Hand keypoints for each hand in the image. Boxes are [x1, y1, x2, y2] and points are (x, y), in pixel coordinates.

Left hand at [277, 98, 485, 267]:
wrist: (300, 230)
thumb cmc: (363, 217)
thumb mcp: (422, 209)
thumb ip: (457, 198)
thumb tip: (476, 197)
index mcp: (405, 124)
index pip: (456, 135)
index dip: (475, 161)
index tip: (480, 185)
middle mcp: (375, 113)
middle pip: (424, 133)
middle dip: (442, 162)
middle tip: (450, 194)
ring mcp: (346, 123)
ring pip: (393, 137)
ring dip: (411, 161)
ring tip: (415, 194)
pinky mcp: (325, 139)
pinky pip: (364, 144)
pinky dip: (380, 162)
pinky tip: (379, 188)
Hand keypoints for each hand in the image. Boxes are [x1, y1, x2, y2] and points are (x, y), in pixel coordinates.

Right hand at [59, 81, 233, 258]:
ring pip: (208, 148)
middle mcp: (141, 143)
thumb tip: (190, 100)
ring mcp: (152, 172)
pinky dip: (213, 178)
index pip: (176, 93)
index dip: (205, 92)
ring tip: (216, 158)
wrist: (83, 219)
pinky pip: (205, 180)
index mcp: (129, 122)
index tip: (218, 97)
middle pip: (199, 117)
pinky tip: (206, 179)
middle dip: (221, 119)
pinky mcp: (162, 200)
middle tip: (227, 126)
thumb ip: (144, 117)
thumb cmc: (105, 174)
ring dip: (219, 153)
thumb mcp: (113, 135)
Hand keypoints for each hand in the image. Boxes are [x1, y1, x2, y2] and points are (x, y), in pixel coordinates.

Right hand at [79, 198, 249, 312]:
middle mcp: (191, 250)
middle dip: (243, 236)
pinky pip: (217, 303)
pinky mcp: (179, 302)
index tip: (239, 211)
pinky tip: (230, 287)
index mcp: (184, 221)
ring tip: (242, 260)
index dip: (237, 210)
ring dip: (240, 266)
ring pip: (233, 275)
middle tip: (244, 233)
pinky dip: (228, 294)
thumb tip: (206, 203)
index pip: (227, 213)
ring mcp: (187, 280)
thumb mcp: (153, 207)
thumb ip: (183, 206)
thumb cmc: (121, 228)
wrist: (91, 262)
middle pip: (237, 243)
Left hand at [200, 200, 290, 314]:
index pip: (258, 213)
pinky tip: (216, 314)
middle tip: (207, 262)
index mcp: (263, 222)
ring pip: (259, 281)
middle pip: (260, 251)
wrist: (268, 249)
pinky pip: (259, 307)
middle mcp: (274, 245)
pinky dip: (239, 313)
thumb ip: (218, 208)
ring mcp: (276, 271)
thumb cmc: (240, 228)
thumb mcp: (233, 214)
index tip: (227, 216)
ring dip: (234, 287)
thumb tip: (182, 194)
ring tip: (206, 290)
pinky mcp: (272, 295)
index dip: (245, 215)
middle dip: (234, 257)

**AIM OF THE EXERCISE:**
All lines above between those holding "ring pip: (208, 148)" and "middle tip: (244, 233)", inclusive, must be set down unchanged, and no other line may be included.

**COMPLETED TASK:**
ring pip: (208, 148)
middle mcp: (141, 143)
thumb tip: (190, 100)
ring mcp: (152, 172)
pinky dip: (213, 178)
index pip: (176, 93)
index dip: (205, 92)
ring tip: (216, 158)
wrist: (83, 219)
pinky pip: (205, 180)
index mcp: (129, 122)
index tip: (218, 97)
middle pip: (199, 117)
pinky tip: (206, 179)
middle dip: (221, 119)
pinky mcp: (162, 200)
middle tip: (227, 126)
thumb ip: (144, 117)
thumb cmc: (105, 174)
ring dip: (219, 153)
thumb mcp: (113, 135)
Hand keypoints for each hand in the image. Boxes are [x1, y1, x2, y2] and points are (x, y), in pixel coordinates.

Right hand at [79, 198, 249, 312]:
middle mcp: (191, 250)
middle dip: (243, 236)
pinky pip: (217, 303)
pinky mcp: (179, 302)
index tip: (239, 211)
pinky tip: (230, 287)
index mcp: (184, 221)
ring tip: (242, 260)
index dip: (237, 210)
ring dip: (240, 266)
ring pip: (233, 275)
middle tip: (244, 233)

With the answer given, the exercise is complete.